Problem
Production deployment health check times out after 600 seconds, but Development deployment succeeds with identical code and config.
- Deployment: prod-agent
- Workspace: Workspace 1
- LangGraph API version: 0.7.72
- Banner: “This deployment is using our new and improved architecture”
What works
- Development deployment deploys successfully with full config (auth, custom HTTP app, middleware)
- Server starts cleanly, warmup completes in ~8s, total startup ~28-42s
/okendpoint is served and responsive- No crashes, no restarts
What fails
- Production deployment: “Timeout: New revision health check did not succeed after 600 seconds”

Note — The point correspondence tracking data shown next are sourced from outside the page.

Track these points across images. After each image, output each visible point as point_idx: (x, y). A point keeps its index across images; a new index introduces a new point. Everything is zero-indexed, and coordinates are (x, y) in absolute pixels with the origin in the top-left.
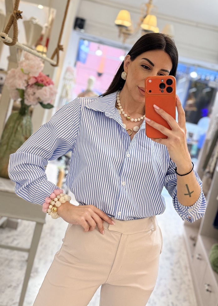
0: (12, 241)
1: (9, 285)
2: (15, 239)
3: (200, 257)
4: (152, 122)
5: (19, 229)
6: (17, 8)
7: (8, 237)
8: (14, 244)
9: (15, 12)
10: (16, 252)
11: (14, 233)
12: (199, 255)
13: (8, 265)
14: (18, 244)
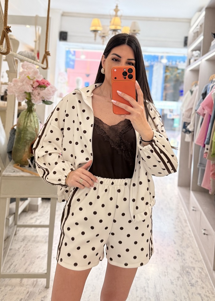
0: (36, 221)
1: (38, 257)
2: (37, 219)
3: (194, 209)
4: (118, 102)
5: (40, 210)
6: (6, 25)
7: (32, 218)
8: (38, 223)
9: (5, 27)
10: (40, 229)
11: (36, 214)
12: (194, 207)
13: (34, 241)
14: (41, 222)
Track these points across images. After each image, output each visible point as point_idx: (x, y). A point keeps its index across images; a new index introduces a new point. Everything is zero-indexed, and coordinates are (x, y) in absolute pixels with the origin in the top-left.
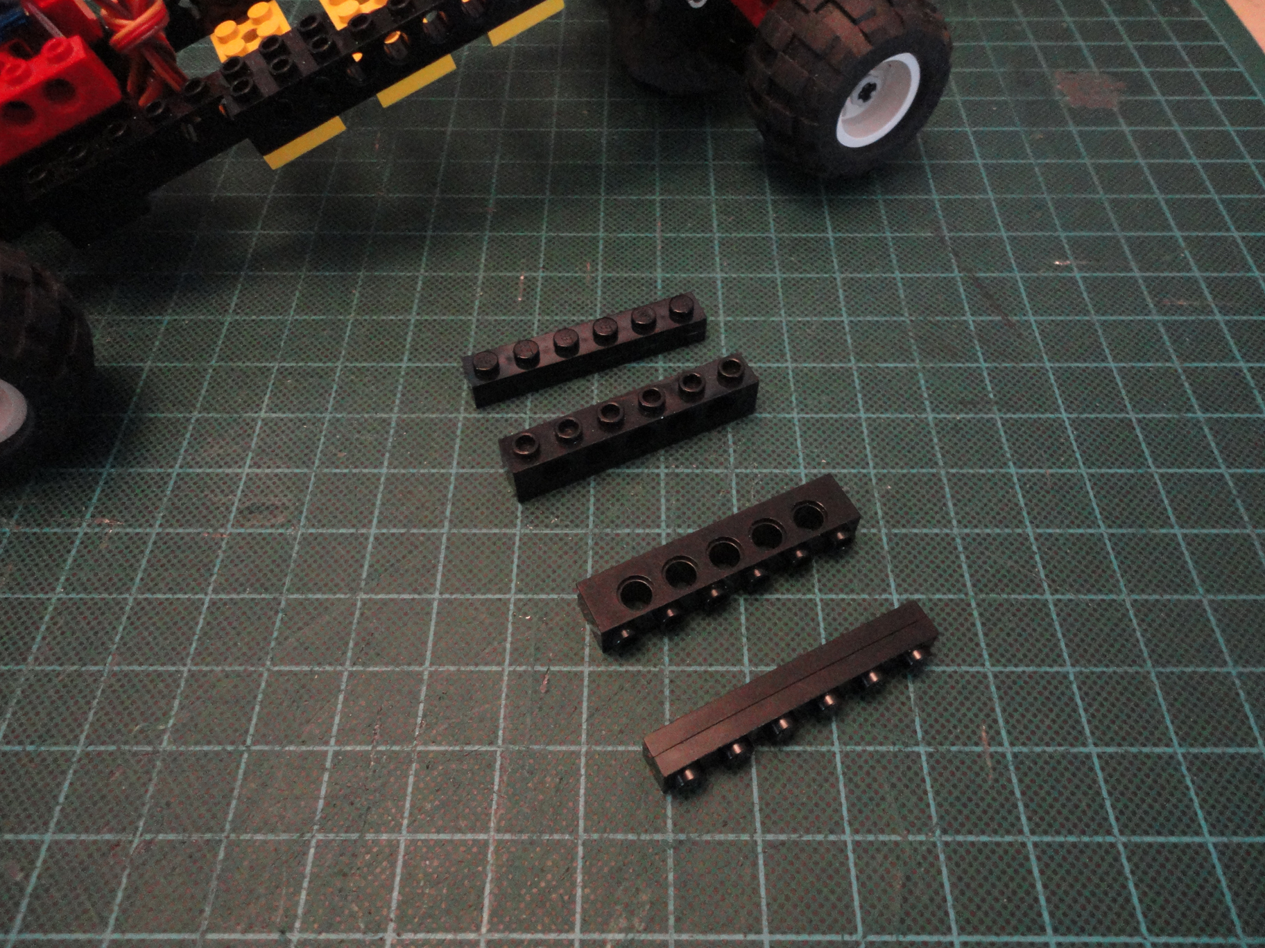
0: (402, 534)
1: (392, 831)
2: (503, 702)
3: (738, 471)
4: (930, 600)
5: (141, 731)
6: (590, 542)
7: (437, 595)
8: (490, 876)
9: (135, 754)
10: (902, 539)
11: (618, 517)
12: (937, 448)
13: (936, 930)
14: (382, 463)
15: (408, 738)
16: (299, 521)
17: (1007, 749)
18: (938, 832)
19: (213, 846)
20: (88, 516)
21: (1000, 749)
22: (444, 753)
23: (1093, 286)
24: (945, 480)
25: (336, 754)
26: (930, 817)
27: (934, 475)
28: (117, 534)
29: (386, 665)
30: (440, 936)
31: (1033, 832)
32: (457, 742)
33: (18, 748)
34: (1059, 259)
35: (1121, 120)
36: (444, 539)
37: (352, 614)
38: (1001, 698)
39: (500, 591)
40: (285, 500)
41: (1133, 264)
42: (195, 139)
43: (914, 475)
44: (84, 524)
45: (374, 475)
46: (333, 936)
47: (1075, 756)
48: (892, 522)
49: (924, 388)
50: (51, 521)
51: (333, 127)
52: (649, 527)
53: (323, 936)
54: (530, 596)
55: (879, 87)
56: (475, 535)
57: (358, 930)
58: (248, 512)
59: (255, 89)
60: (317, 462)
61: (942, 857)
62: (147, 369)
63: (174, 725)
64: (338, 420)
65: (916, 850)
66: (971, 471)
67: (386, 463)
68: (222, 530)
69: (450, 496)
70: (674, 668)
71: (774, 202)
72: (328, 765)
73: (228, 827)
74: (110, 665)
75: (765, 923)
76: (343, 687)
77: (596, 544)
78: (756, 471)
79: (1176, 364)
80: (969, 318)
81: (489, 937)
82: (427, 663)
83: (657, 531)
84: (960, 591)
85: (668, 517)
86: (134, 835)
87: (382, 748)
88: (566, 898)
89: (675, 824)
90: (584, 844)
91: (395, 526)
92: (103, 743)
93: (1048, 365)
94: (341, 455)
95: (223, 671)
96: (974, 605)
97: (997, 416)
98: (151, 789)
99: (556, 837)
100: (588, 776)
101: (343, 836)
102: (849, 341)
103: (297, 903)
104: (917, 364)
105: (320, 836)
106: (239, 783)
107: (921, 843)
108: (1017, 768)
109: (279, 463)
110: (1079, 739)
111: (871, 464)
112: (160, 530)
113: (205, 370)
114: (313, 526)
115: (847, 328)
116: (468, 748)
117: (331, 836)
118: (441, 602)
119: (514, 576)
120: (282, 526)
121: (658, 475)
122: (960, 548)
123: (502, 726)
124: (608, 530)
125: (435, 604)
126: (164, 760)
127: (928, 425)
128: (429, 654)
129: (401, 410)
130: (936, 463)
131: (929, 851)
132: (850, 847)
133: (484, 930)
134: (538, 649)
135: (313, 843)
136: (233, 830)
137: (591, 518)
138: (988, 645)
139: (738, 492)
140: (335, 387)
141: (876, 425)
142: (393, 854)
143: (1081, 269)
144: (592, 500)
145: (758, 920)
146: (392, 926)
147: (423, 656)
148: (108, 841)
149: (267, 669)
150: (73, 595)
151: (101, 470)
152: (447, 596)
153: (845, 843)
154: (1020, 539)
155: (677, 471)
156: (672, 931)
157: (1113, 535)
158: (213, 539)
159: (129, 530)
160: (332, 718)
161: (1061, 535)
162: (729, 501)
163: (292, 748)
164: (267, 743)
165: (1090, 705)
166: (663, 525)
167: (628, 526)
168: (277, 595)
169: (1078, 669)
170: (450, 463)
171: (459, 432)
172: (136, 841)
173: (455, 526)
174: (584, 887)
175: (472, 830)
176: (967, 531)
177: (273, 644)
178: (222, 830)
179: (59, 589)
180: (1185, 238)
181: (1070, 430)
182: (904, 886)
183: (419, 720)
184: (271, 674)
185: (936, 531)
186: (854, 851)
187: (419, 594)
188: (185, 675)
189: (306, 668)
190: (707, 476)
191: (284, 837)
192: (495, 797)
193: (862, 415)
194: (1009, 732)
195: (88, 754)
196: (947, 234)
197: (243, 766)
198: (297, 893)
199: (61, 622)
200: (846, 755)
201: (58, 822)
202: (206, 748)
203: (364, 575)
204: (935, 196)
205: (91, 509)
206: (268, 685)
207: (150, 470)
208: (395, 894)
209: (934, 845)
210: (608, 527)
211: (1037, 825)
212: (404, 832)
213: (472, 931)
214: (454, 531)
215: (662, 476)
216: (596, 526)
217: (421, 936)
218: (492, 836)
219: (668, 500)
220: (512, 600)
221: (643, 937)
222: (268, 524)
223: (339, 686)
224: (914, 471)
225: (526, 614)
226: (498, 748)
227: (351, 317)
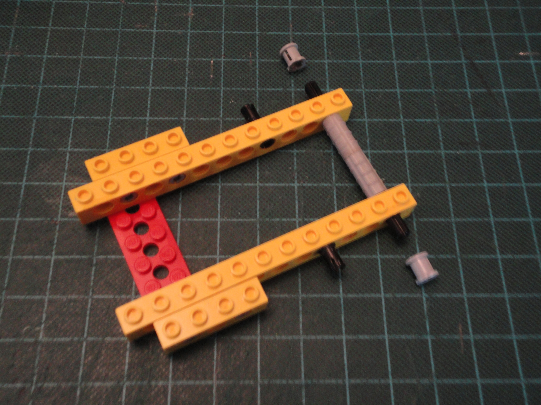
3: (337, 185)
6: (258, 226)
17: (471, 337)
34: (523, 51)
63: (45, 327)
90: (261, 386)
97: (479, 152)
112: (20, 219)
113: (32, 120)
140: (109, 133)
143: (535, 58)
155: (304, 185)
163: (108, 339)
166: (297, 216)
196: (459, 34)
200: (391, 341)
210: (267, 217)
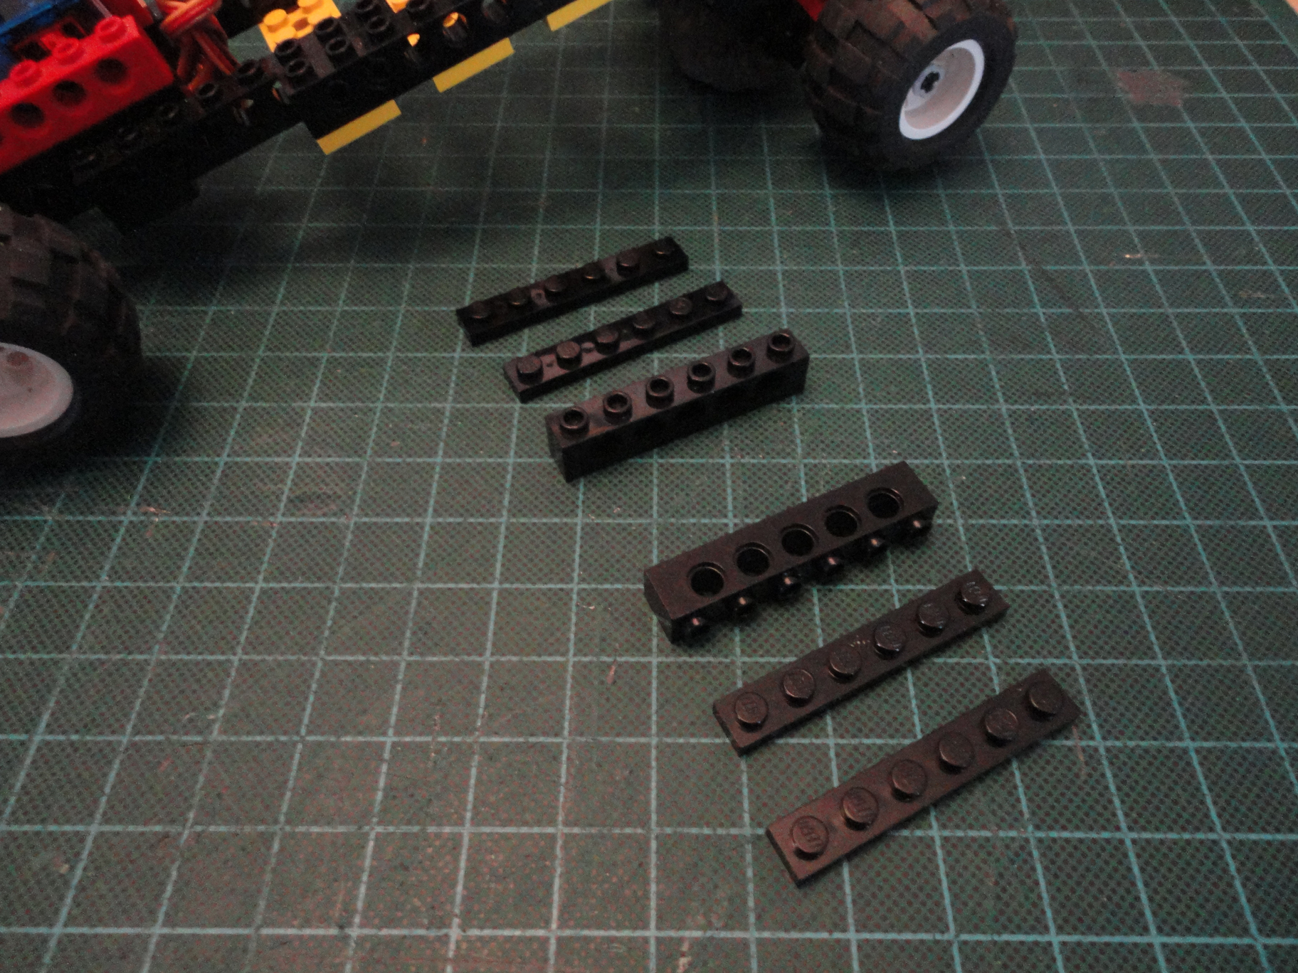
0: (459, 524)
1: (456, 824)
2: (569, 693)
4: (1012, 591)
5: (191, 720)
7: (496, 585)
8: (559, 870)
9: (184, 745)
10: (979, 530)
11: (683, 507)
12: (1012, 439)
13: (1033, 930)
14: (436, 453)
15: (469, 730)
16: (352, 509)
18: (1031, 828)
19: (267, 839)
20: (133, 505)
21: (1092, 743)
22: (507, 745)
23: (1164, 278)
24: (1021, 471)
25: (394, 745)
26: (1021, 813)
27: (1010, 466)
28: (163, 522)
29: (446, 655)
30: (507, 933)
31: (1130, 829)
32: (520, 734)
33: (62, 738)
35: (1186, 116)
36: (503, 529)
37: (409, 603)
38: (1090, 691)
39: (562, 581)
40: (337, 489)
41: (1205, 258)
42: (248, 123)
43: (989, 466)
44: (129, 513)
45: (429, 464)
46: (395, 932)
47: (1172, 750)
48: (969, 512)
49: (995, 380)
50: (95, 509)
51: (388, 111)
52: (715, 516)
53: (385, 932)
54: (593, 586)
55: (942, 77)
56: (534, 524)
57: (421, 926)
58: (298, 502)
59: (311, 71)
60: (369, 452)
61: (1036, 854)
62: (192, 359)
64: (390, 410)
65: (1007, 847)
66: (1048, 462)
67: (441, 453)
68: (271, 519)
69: (508, 485)
70: (746, 659)
71: (834, 197)
72: (386, 756)
73: (282, 818)
74: (157, 655)
75: (851, 920)
76: (400, 677)
77: (662, 534)
78: (824, 461)
79: (1256, 356)
80: (1039, 310)
81: (560, 933)
82: (488, 653)
83: (725, 521)
84: (1042, 582)
85: (735, 507)
86: (184, 826)
87: (443, 739)
88: (640, 893)
89: (752, 819)
91: (451, 515)
92: (150, 733)
93: (1123, 357)
94: (393, 444)
95: (275, 660)
96: (1057, 596)
98: (201, 779)
99: (628, 830)
100: (660, 768)
101: (404, 829)
102: (916, 332)
103: (356, 897)
104: (987, 356)
105: (379, 829)
106: (293, 774)
107: (1013, 839)
108: (1111, 763)
109: (330, 452)
110: (1174, 733)
111: (944, 455)
114: (366, 515)
115: (914, 320)
116: (532, 740)
117: (391, 829)
118: (501, 592)
119: (576, 566)
120: (335, 514)
121: (723, 465)
122: (1041, 539)
123: (567, 717)
124: (673, 520)
125: (495, 595)
126: (214, 751)
127: (1001, 415)
128: (489, 645)
129: (455, 400)
130: (1011, 454)
131: (1022, 848)
132: (938, 842)
133: (554, 926)
134: (604, 640)
135: (372, 835)
136: (288, 822)
137: (655, 508)
138: (1074, 637)
139: (807, 482)
141: (947, 416)
142: (456, 848)
144: (656, 490)
145: (843, 918)
146: (456, 921)
147: (483, 646)
148: (156, 834)
149: (321, 658)
150: (118, 584)
151: (146, 458)
152: (507, 586)
153: (932, 839)
154: (1103, 531)
156: (752, 928)
157: (1199, 526)
158: (262, 528)
159: (176, 518)
160: (389, 708)
161: (1146, 527)
162: (798, 491)
164: (323, 734)
165: (1184, 698)
167: (693, 516)
168: (330, 584)
169: (1170, 662)
170: (507, 453)
171: (515, 422)
172: (186, 832)
173: (514, 516)
174: (658, 883)
175: (539, 823)
176: (1046, 522)
177: (327, 633)
178: (276, 822)
179: (104, 577)
180: (1258, 232)
181: (1149, 422)
182: (997, 883)
183: (481, 711)
184: (325, 663)
185: (1015, 522)
186: (943, 847)
187: (478, 583)
188: (236, 664)
189: (362, 658)
190: (774, 466)
191: (341, 829)
192: (562, 789)
193: (933, 405)
194: (1101, 726)
195: (134, 744)
197: (297, 756)
198: (356, 887)
199: (106, 611)
201: (105, 813)
202: (258, 738)
203: (421, 565)
204: (999, 191)
205: (136, 498)
206: (323, 674)
207: (197, 459)
208: (459, 888)
209: (1027, 840)
211: (1136, 822)
212: (468, 825)
213: (541, 928)
214: (514, 520)
215: (728, 466)
216: (661, 516)
217: (487, 932)
218: (560, 830)
219: (734, 490)
220: (575, 590)
221: (723, 934)
222: (319, 513)
223: (395, 676)
224: (989, 462)
225: (589, 604)
226: (564, 740)
227: (403, 308)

- Even with ALL custom code removed (no auth, no middleware, no custom HTTP app, single graph), Production still fails
- Redis connection errors seen in Production logs:
redis: connection pool: failed to dial after 5 attempts: dial tcp 192.168.28.161:6379: connect: connection refused
redis: connection pool: failed to dial after 1 attempts: dial tcp 192.168.28.161:6379: i/o timeout
What we tested
- Removed custom auth — still fails on Prod
- Removed custom HTTP app/middleware — still fails on Prod
- Removed all graphs except one — still fails on Prod
- Stripped to hello_world graph with zero deps — still fails on Prod
- Pinned base image to 0.7.69 — still fails on Prod
- Created brand new Production deployment — still fails
- Development deployment with full config — works
Server logs (Production)
Server starts normally, all health checks served, but revision never marked healthy:
Application started up in 25.530s
Uvicorn running on http://0.0.0.0:8000 (Press CTRL+C to quit)
Then Redis fails:
redis: connection pool: failed to dial after 5 attempts: connect: connection refused
Request
The Production deployment infrastructure appears to have a Redis provisioning issue on the “new architecture.” Can you investigate the Redis connectivity for our Production deployment?